Our goal in this blog series is to encourage conversation regarding open topics in the 2021 E/M Guidelines. We’re hoping to help bring clarity, to provide scenarios for your consideration, and to help you educate your providers.
The previous E/M Guidelines stated that Time may only be used when counseling and/or coordination of care dominates the service.
As of January 1, 2021, the AMA has provided new definitions on using Time to determine an E/M code.
The 2021 AMA CPT(R) Manual states:
“For coding purposes, time for these services is the total time on the date of the encounter. It includes both the face-to-face and non-face-to-face tie personally spent by the physician and/or other qualified health care professional(s) on the day of the encounter (includes time in activities that require the physician or other qualified health care professional and does not include time in activities normally performed by clinical staff).”
The exception is 99211. Per the AMA, “the time component has been removed” for 99211. The time to supervise clinical staff is not measured. The CPT(R) Manual states “… if the physician’s or other qualified health care professional’s time is spent in the supervision of clinical staff who perform the face-to-face services of the encounter, use 99211.”
Although using Time to code an E/M would seem to be a welcomed change, industry thought leaders are asking “how will practices justify the E/M code billed based on Time when medical necessity is the “overarching criterion” for coding an E/M service?”
Here are the conditions outlined in the 2021 CPT(R) Manual. Bold font is our device to call attention to specific definitions.
- includes both the face-to-face and non-face to-face time
- on the day of the encounter
- personally spent by the physician and/or other qualified health care professional(s)
- (includes time in activities that require the physician or other qualified health care professional
- and does not include time in activities normally performed by clinical staff ).

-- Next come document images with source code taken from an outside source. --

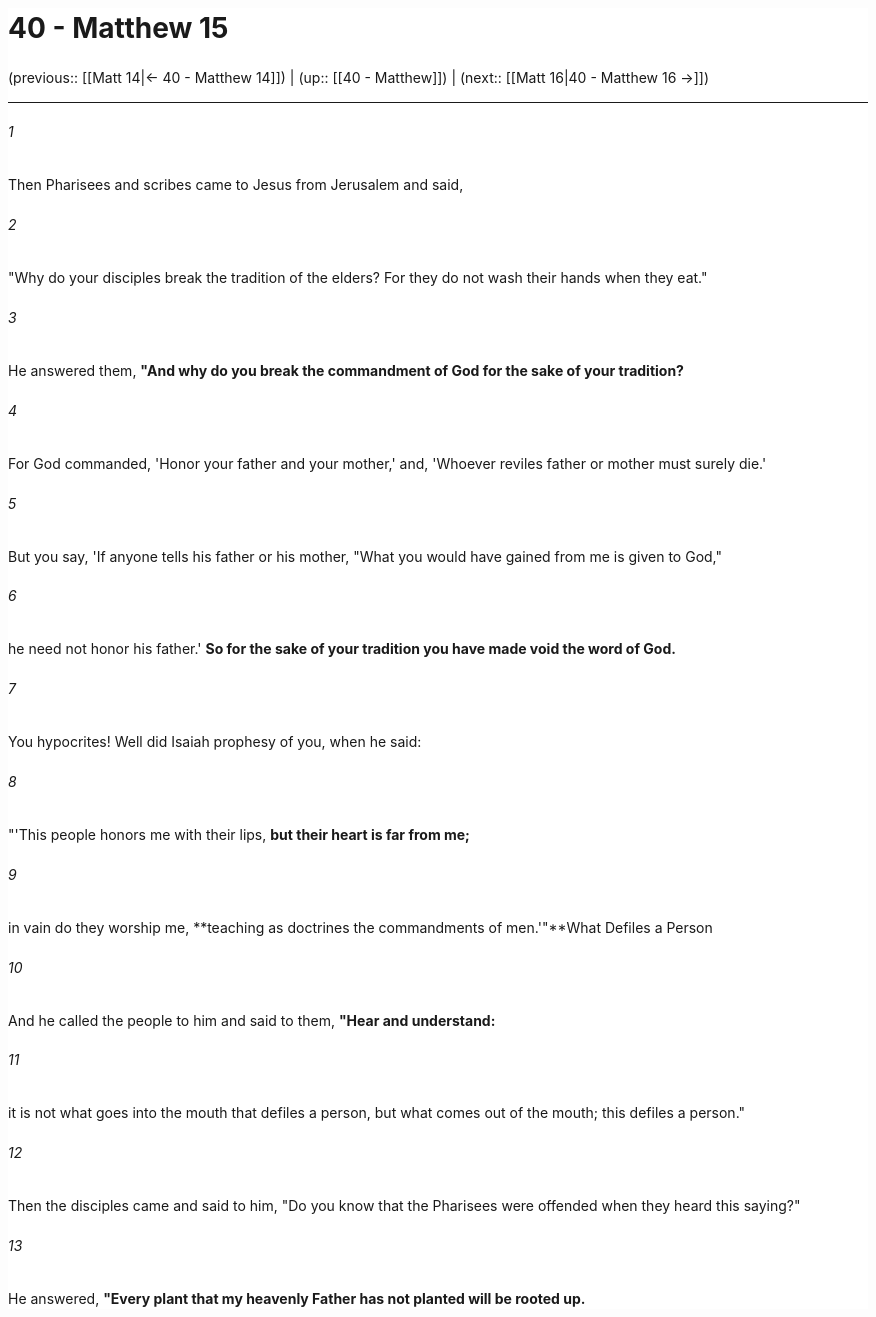 # 40 - Matthew 15

(previous:: [[Matt 14|← 40 - Matthew 14]]) | (up:: [[40 - Matthew]]) | (next:: [[Matt 16|40 - Matthew 16 →]])

***


###### 1 
Then Pharisees and scribes came to Jesus from Jerusalem and said, 

###### 2 
"Why do your disciples break the tradition of the elders? For they do not wash their hands when they eat." 

###### 3 
He answered them, **"And why do you break the commandment of God for the sake of your tradition?** 

###### 4 
For God commanded, 'Honor your father and your mother,' and, 'Whoever reviles father or mother must surely die.' 

###### 5 
But you say, 'If anyone tells his father or his mother, "What you would have gained from me is given to God," 

###### 6 
he need not honor his father.' **So for the sake of your tradition you have made void the word of God.** 

###### 7 
You hypocrites! Well did Isaiah prophesy of you, when he said: 

###### 8 
"'This people honors me with their lips, **but their heart is far from me;** 

###### 9 
in vain do they worship me, **teaching as doctrines the commandments of men.'"**What Defiles a Person 

###### 10 
And he called the people to him and said to them, **"Hear and understand:** 

###### 11 
it is not what goes into the mouth that defiles a person, but what comes out of the mouth; this defiles a person." 

###### 12 
Then the disciples came and said to him, "Do you know that the Pharisees were offended when they heard this saying?" 

###### 13 
He answered, **"Every plant that my heavenly Father has not planted will be rooted up.**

AMA’s 2021 CPT(R) Manual lists nine activities that can be included in defining the Total Time spent in caring for a patient. Note that these activities cover pre-encounter, intra-encounter, and post-encounter activities.
As our audit experts recommend, remember to document the medical necessity for the encounter. Also, remember that Total Time for the provider’s day should be reasonable. If an auditor were to add up all the time billed, would the total time for the day be physically possible? As we’ve noted in a prior post, auditors are looking for “potential fraud, such as claims development and submission processes, code gaming … “
In your education and planning for coding Outpatient EMs for dates of service in 2021, under what scenarios will you use Time to bill an Outpatient E/M code?
What documentation will you train your providers to do to communicate the medical necessity?